**Source data**
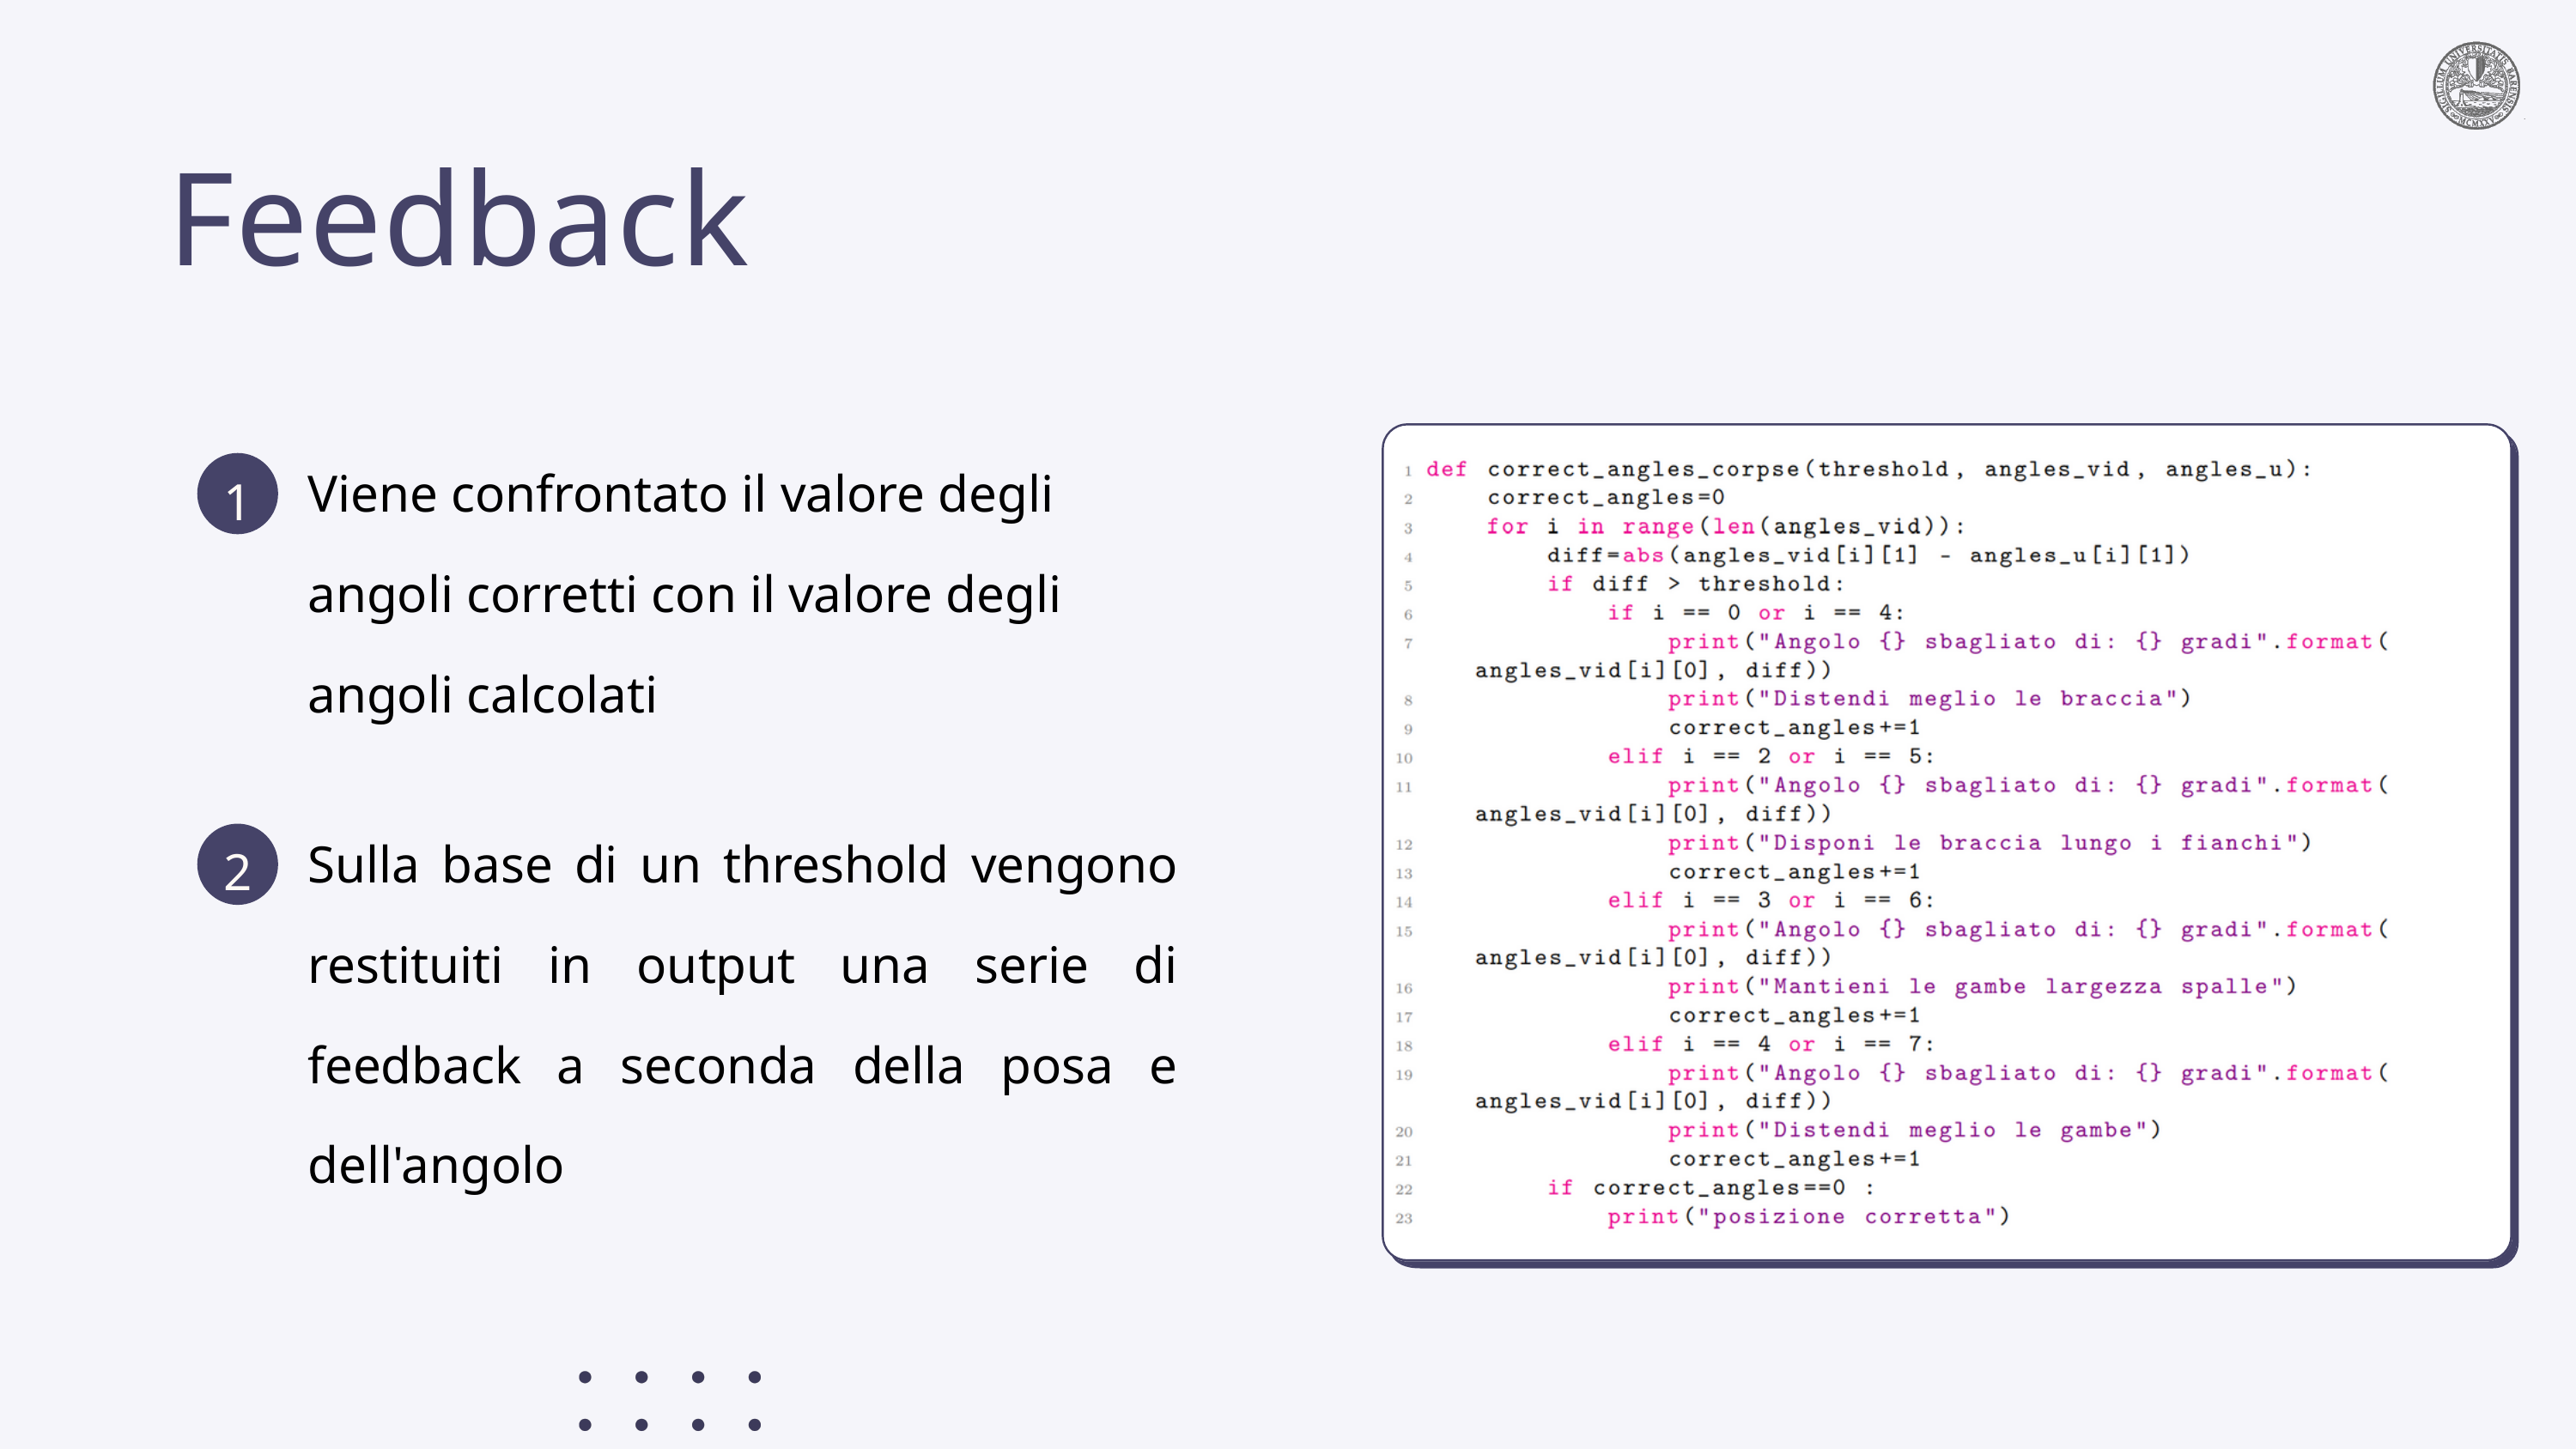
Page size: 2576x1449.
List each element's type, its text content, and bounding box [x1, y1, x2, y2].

picture [1390, 445, 2493, 1238]
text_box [1381, 422, 2519, 1269]
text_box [197, 823, 279, 906]
picture [2431, 40, 2526, 130]
text_box Viene confrontato il valore degli angoli corretti con il valore degli angoli calcolati [307, 421, 1178, 723]
text_box Feedback [167, 85, 2247, 292]
picture [580, 1357, 761, 1449]
text_box Sulla base di un threshold vengono restituiti in output una serie di feedback a seconda della posa e dell'angolo [307, 792, 1178, 1194]
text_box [197, 452, 279, 535]
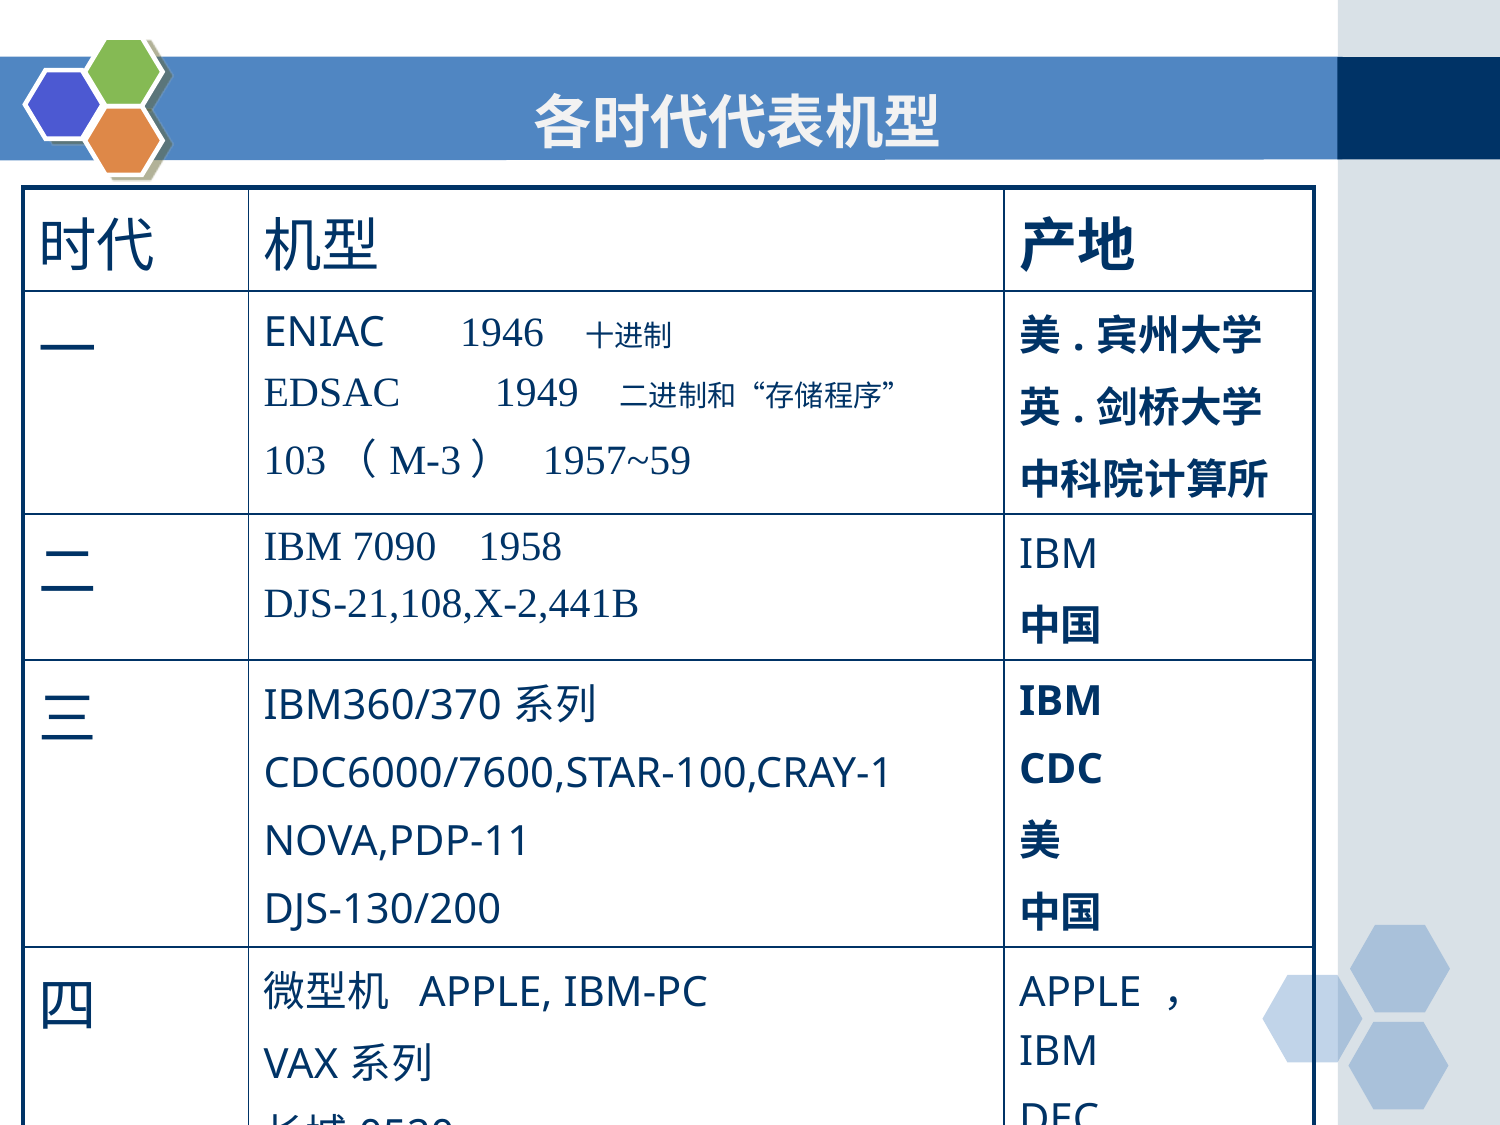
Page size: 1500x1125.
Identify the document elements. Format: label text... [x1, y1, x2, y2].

table_header 产地 [1005, 190, 1312, 290]
table_cell 微型机 APPLE, IBM-PC VAX系列 长城0520, ……………. [249, 948, 1003, 1125]
table_cell 一 [25, 292, 248, 513]
table_cell 四 [25, 948, 248, 1125]
table_cell APPLE ， IBM DEC 长城计算机 [1005, 948, 1312, 1125]
table_header 时代 [25, 190, 248, 290]
table_cell IBM 中国 [1005, 515, 1312, 659]
list 各时代代表机型 [100, 77, 1376, 1004]
table_cell ENIAC 1946 十进制 EDSAC 1949 二进制和“存储程序” 103（M-3） 1957~59 [249, 292, 1003, 513]
table_cell 三 [25, 661, 248, 946]
table_cell IBM360/370系列 CDC6000/7600,STAR-100,CRAY-1 NOVA,PDP-11 DJS-130/200 [249, 661, 1003, 946]
table_cell IBM CDC 美 中国 [1005, 661, 1312, 946]
table_cell 美.宾州大学 英.剑桥大学 中科院计算所 [1005, 292, 1312, 513]
table_header 机型 [249, 190, 1003, 290]
table_cell IBM 7090 1958 DJS-21,108,X-2,441B [249, 515, 1003, 659]
table_cell 二 [25, 515, 248, 659]
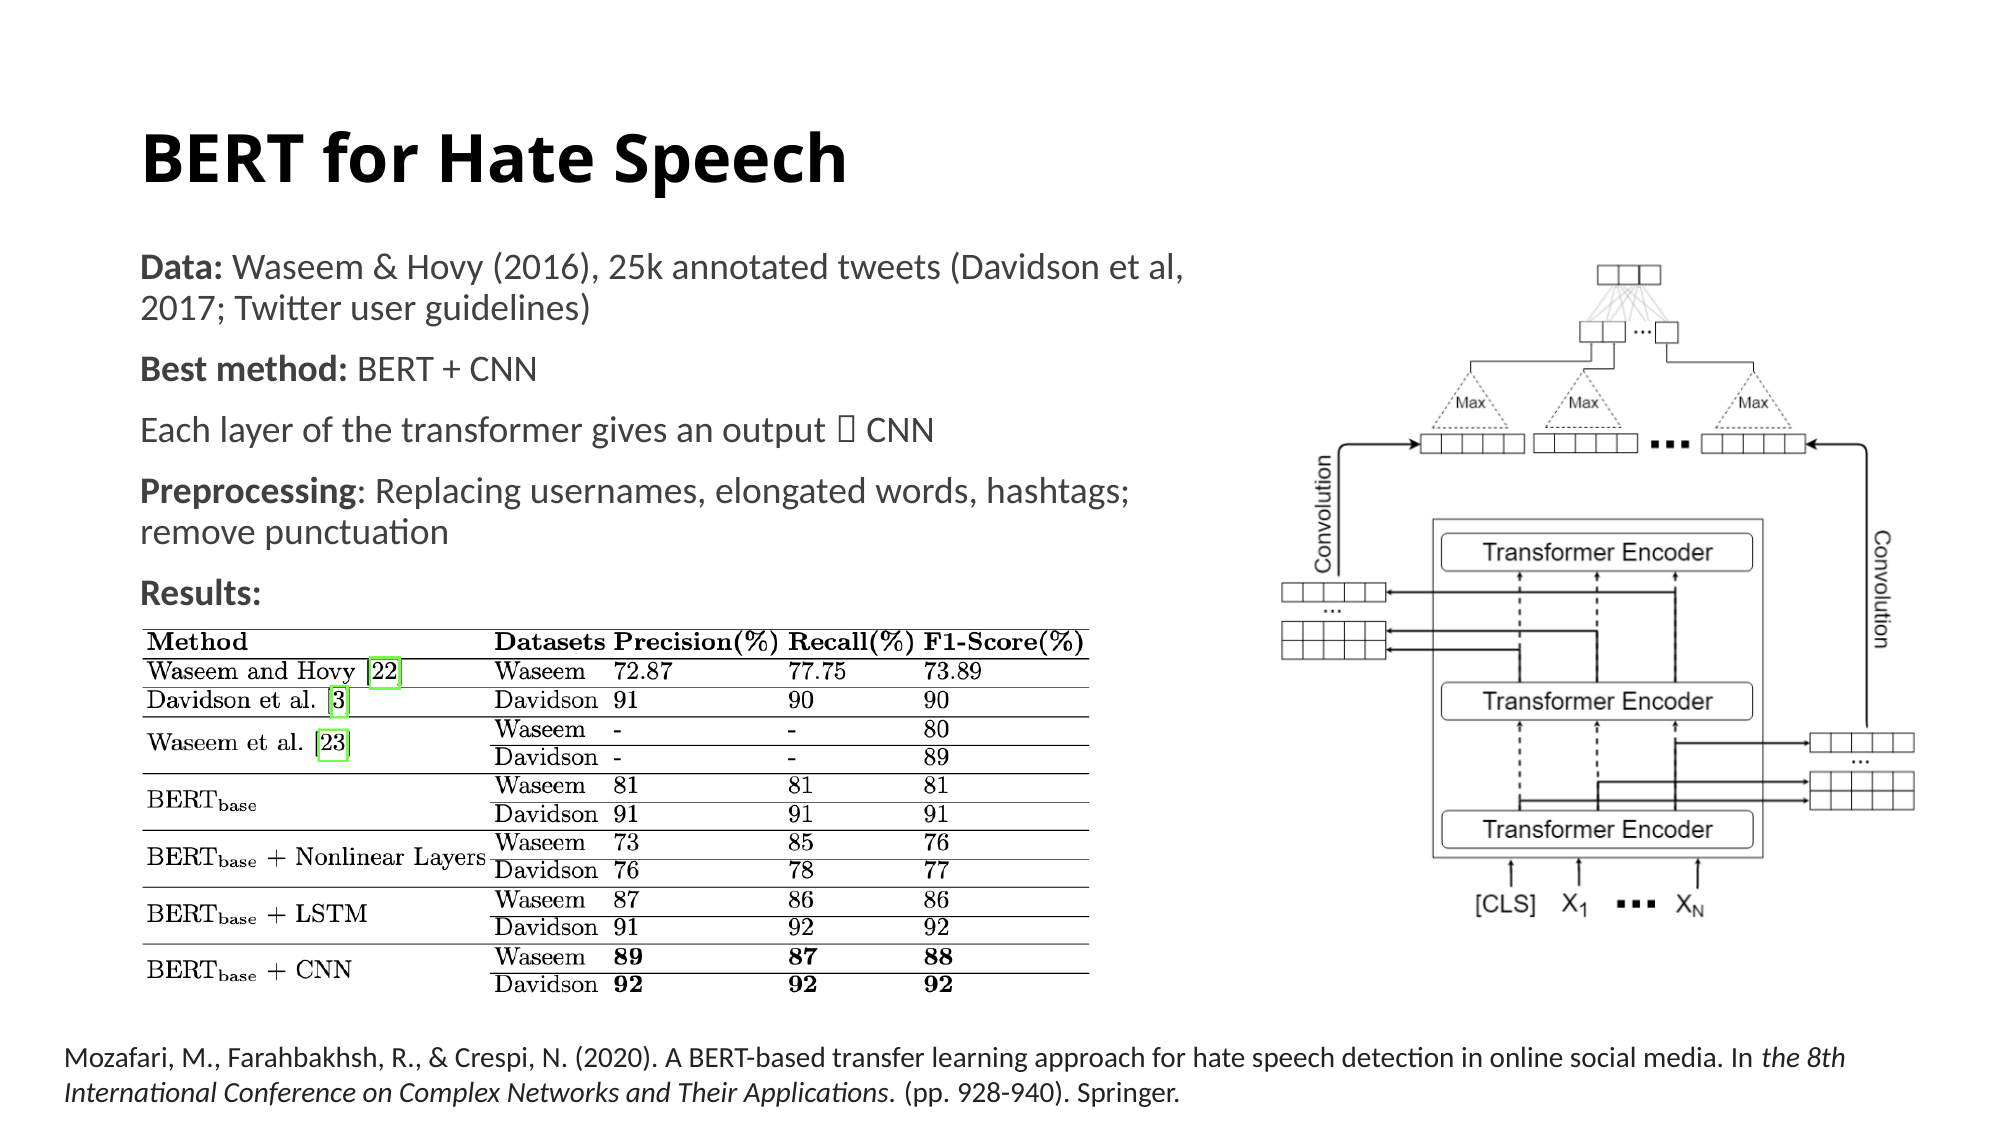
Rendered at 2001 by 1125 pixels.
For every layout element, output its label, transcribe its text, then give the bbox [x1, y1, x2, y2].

picture [124, 628, 1105, 1000]
list Data: Waseem & Hovy (2016), 25k annotated tweets (Davidson et al, 2017; Twitter user guidelines) Best method: BERT + CNN Each layer of the transformer gives an output  CNN Preprocessing: Replacing usernames, elongated words, hashtags; remove punctuation Results: [125, 242, 1200, 915]
picture [1254, 233, 1951, 934]
title BERT for Hate Speech [125, 117, 1665, 242]
text_box Mozafari, M., Farahbakhsh, R., & Crespi, N. (2020). A BERT-based transfer learning approach for hate speech detection in online social media. In the 8th International Conference on Complex Networks and Their Applications. (pp. 928-940). Springer. [49, 1030, 2000, 1116]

**Instruction**
Write down exactly the line that contains "Rendered at 2001 by 1125 pixels." along with all later lines of the material, ending at its final line.

**Written solution**
Rendered at 2001 by 1125 pixels.
For every layout element, output its label, transcribe its text, then give the bbox [x1, y1, x2, y2].

picture [124, 628, 1105, 1000]
list Data: Waseem & Hovy (2016), 25k annotated tweets (Davidson et al, 2017; Twitter user guidelines) Best method: BERT + CNN Each layer of the transformer gives an output  CNN Preprocessing: Replacing usernames, elongated words, hashtags; remove punctuation Results: [125, 242, 1200, 915]
picture [1254, 233, 1951, 934]
title BERT for Hate Speech [125, 117, 1665, 242]
text_box Mozafari, M., Farahbakhsh, R., & Crespi, N. (2020). A BERT-based transfer learning approach for hate speech detection in online social media. In the 8th International Conference on Complex Networks and Their Applications. (pp. 928-940). Springer. [49, 1030, 2000, 1116]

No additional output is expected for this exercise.